Job item:
Please retype the passage from the article below on Black male voters, starting at "Black men search" and ending at "to Black men.".

Selected excerpt:

Black men search for political home
NEW YORK — For Phillip Agnew, engaging Black male voters ahead of the general election isn’t just about persuading them to choose former Vice President Joe Biden over incumbent Donald Trump.
As an activist and organizer who gained acclaim after leading protests in Florida over the 2012 shooting death of Trayvon Martin, Agnew sees an opportunity to keep the 14.4 million Black men of voting age politically engaged well beyond 2020.
That effort begins with keeping it real about this year’s candidates. Trump’s positions on race and Biden’s decades-old controversial record on criminal justice make neither candidate particularly attractive to Black men.
“You don’t lie, you acknowledge the truth, and admit that the choices before Black people in the year 2020 are abysmal,” said Agnew, an organizer with Black Men Build, a group created to empower Black men.

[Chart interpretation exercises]
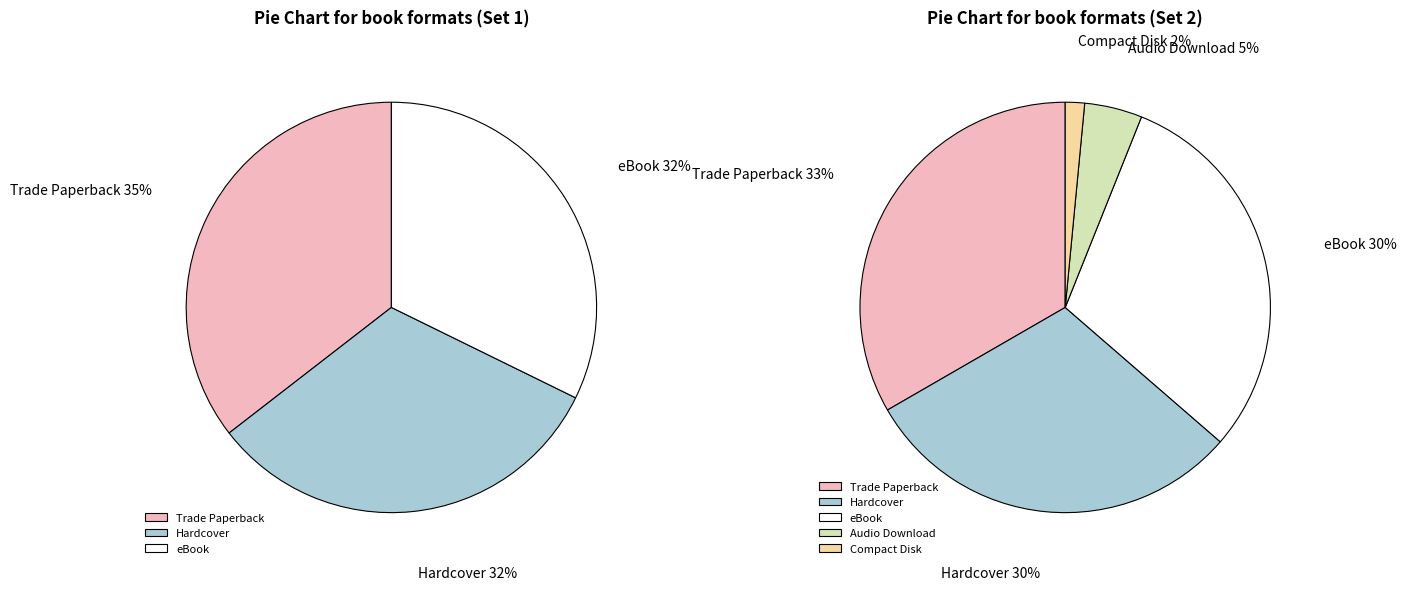

What percentage is NOT represented by Hardcover?

69.7%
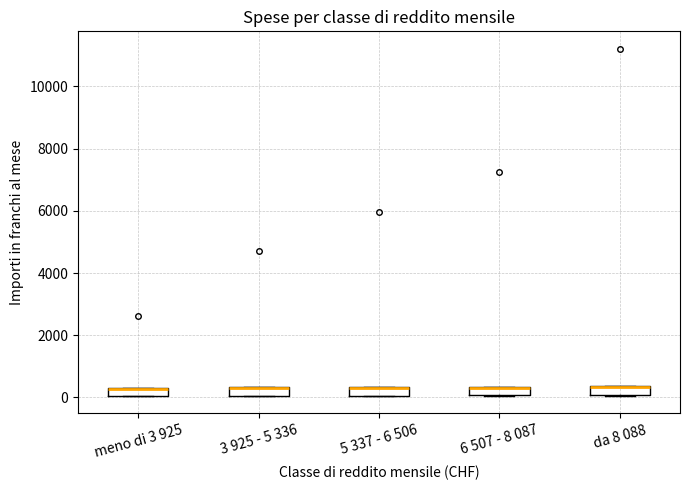

Where is the upper edge of the box for meno di 3 925 on the y-axis? The values are not printed on the chart, so give them approximately, as read against the axis.

400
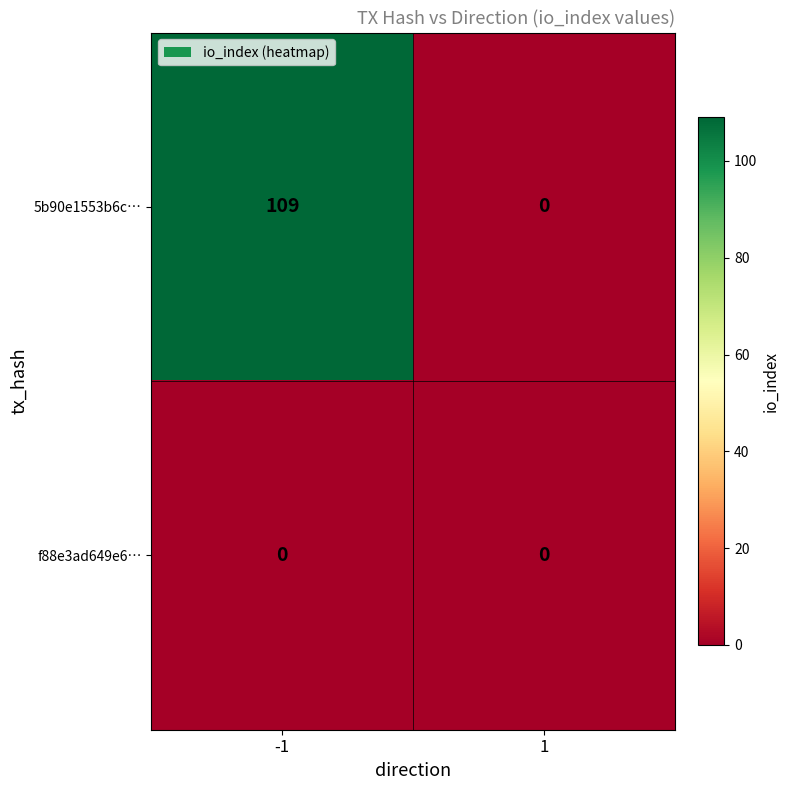

Count the number of categories in the chart.

2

Response box:
Black men search for political home
NEW YORK — For Phillip Agnew, engaging Black male voters ahead of the general election isn’t just about persuading them to choose former Vice President Joe Biden over incumbent Donald Trump.
As an activist and organizer who gained acclaim after leading protests in Florida over the 2012 shooting death of Trayvon Martin, Agnew sees an opportunity to keep the 14.4 million Black men of voting age politically engaged well beyond 2020.
That effort begins with keeping it real about this year’s candidates. Trump’s positions on race and Biden’s decades-old controversial record on criminal justice make neither candidate particularly attractive to Black men.